• _Task list_:
(a) In the Busch tax court opinion, translate this sentence into Spanish: "Candice L. Busch and Randall P. Busch appeared without counsel."
(b) Answer these from the Busch tax court opinion:
(i) In what city was the trial held?
(ii) What date does the notice of deficiency bear?
(iii) Who appeared on behalf of respondent?
(c) Write the next part of the Busch tax court opinion, picking up after its last sentence.

• _Passage shown_:
══════

ORDERED that the Clerk of the Court shall transmit herewith to the parties a copy of the pages of the transcript of the trial in this case before Chief Special Trial Judge Lewis R. Carluzzo at San Diego, California, containing his oral finds of fact and opinion rendered February 3, 2022, during the trial session at which the case was heard.

In accordance with the oral finding of fact and opinion, decision will be entered for respondent.

(Signed) Lewis R. Carluzzo
Chief Special Trial Judge

Bench Opinion by Judge Lewis R. Carluzzo

February 3, 2022

Candice L. Busch & Randall P. Busch v. Commissioner

THE COURT: The Court has decided to render oral findings of fact and opinion in this case and the following represents the Court's oral findings of fact and opinion (bench opinion). Section references made in this bench opinion are to the Internal Revenue Code of 1986, as amended, in effect for the relevant period, and Rule references are to the Tax Court Rules of Practice and Procedure. This bench opinion is made pursuant to the authority granted by section 7459(b) and Rule 152.

This proceeding for the redetermination of a deficiency is a small tax case subject to the provisions of section 7463 and Rules 170 through 174. Except as provided in Rule 152(c), this bench opinion shall not be cited as authority, and pursuant to section 7463(b) the decision entered in this case shall not be treated as precedent for any other case.

Candice L. Busch and Randall P. Busch appeared without counsel. Jody N. Swan appeared on behalf of respondent.

In a notice of deficiency dated November 9, 2020 (notice), respondent determined a deficiency in petitioners' 2017 Federal income tax and imposed a section 6662(a) accuracy-related penalty (penalty).

══════

• _Data section_:
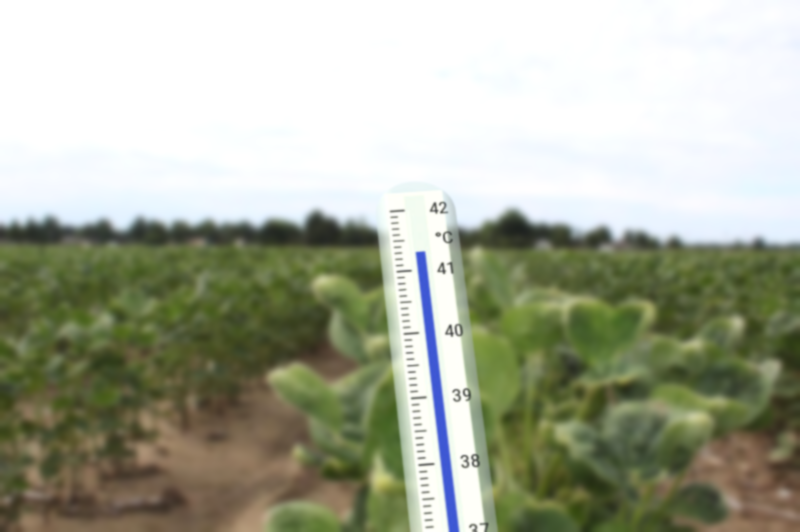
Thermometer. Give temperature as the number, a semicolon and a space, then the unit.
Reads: 41.3; °C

══════

• _Numbered answers_:
(a) Candice L. Busch y Randall P. Busch comparecieron sin abogado.

(b)
(i) San Diego, California
(ii) November 9, 2020
(iii) Jody N. Swan

(c)
The deficiency and penalty determined in the notice result from an overstatement of a mortgage interest deduction claimed on petitioners' 2017 joint Federal income tax return (return). Candice Busch prepared the return using a popular version of return preparation software. According to petitioners, the program allows only for the entry of items of income and deduction in whole dollar amounts, that is, it does not allow for the entry of cents, or numbers to the right of the decimal point. Petitioners paid $21,201.25 of mortgage interest during 2017, and they are entitled to a mortgage interest deduction in that amount for that year. That being so, when Mrs. Busch entered $21,201.25, on the line for the deduction for mortgage interest, the deduction was shown as $2,120,125 instead. The overstated deduction is taken into account in the computation of petitioners' taxable income and Federal income tax, both shown as zero on the return, which in turn resulted in the refund of all of the Federal income tax withheld from both of their wage incomes over the course of 2017.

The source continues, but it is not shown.